On 20 September 2022, the European Commission published the proposal for the new Recommendation on cancer screening which echoes CoR calls with regard to:
• setting up a knowledge centre on cancer to facilitate coordination of scientific and technological initiatives against the disease at EU level, such as the collection of data through national cancer registries and the use of artificial intelligence (AI) to improve the quality of cancer screening;
• stepping up vaccination campaigns against the human papillomavirus;
• targeted screening for breast, intestinal and cervical cancer, and if the scientific evidence and cost-benefit analyses so warrant, extending this targeted screening to other cancers, such as prostate and lung cancer;
• need for data on cancer incidence and mortality to identify trends and/or address inequalities in cancer screening and treatment;
• rapid advances in research and innovation that enable bespoke innovative diagnostics and treatments and cancer prevention strategies that are better tailored to individual patients and types of cancer.
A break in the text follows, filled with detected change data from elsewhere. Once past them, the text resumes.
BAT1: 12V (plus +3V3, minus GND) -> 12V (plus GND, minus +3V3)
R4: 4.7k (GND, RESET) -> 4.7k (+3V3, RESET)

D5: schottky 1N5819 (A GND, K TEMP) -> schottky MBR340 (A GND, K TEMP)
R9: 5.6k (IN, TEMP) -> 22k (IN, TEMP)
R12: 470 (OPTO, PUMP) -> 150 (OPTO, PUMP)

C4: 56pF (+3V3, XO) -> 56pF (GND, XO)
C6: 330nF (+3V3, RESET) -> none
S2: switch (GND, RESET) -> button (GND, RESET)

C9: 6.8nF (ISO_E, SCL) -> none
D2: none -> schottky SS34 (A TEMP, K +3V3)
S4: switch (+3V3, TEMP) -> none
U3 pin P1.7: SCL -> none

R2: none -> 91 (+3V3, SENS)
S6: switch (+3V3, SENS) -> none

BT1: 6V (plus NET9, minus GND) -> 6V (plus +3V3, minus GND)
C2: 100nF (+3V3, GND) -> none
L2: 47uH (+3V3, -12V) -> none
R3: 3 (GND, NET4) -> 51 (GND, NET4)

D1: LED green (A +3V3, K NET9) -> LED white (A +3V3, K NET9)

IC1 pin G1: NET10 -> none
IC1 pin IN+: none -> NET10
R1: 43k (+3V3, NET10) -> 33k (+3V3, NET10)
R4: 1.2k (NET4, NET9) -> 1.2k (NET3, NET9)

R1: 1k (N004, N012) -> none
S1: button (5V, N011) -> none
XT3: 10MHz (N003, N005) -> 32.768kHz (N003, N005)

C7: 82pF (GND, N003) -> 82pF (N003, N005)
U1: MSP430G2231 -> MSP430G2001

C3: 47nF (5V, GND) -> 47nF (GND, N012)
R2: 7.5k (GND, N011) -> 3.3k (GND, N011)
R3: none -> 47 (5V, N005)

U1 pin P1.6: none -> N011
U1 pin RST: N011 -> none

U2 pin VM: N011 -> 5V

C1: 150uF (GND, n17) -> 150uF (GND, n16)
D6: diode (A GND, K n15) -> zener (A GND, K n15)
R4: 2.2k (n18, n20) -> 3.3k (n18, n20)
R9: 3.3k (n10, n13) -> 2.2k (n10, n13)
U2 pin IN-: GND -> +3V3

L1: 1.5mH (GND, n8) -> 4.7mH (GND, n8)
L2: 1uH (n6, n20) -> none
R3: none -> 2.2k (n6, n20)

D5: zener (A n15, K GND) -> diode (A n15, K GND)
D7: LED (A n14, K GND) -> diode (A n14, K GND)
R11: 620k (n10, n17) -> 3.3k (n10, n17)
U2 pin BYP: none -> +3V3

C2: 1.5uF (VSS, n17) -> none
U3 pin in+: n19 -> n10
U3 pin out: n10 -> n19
THE EUROPEAN COMMITTEE OF THE REGIONS
calls on the EU institutions to ensure that the legal framework for the envisaged European Health Union factors in local and regional authorities' responsibility for public health, given that 19 of the 27 Member States have opted to give LRAs primary responsibility for healthcare;
welcomes the aim to make the most of the opportunities for sharing medical and scientific data and digitalisation, and the fact that the envisaged European Health Data Space will make it possible to safely retrieve and share electronic health data for prevention and treatment across borders in the EU;
stresses that cancer screening and early diagnosis must be at the heart of Europe's Beating Cancer Plan and thought should be given to extending targeted screening to other types of cancer, such as prostate and lung cancer;
draws attention to the large differences in cancer incidence and mortality between and within Member States and criticises the lack of regionally disaggregated data needed to identify trends and/or address inequalities in cancer screening and treatment; calls on the Commission to launch the planned Cancer Inequalities Registry as soon as possible;
draws attention to the system of "standardised treatment" that has been introduced as a best practice in some Member States to expedite diagnosis and start treatment;
calls on the Member States to promote the accreditation of at least one cancer centre per Member State and establish an EU network of centres of excellence that makes cross-border cooperation and patient mobility easier; suggests that the Cross-Border Healthcare Directive should provide standards for cross-border screening, imaging and treatment of cancer;
points to an urgent need for measures to promote the availability of generic and biosimilar medicines; suggests exploring the possibility of extending the EU's common procurement system, conducting joint price negotiations and creating a strategic reserve for cancer medicines.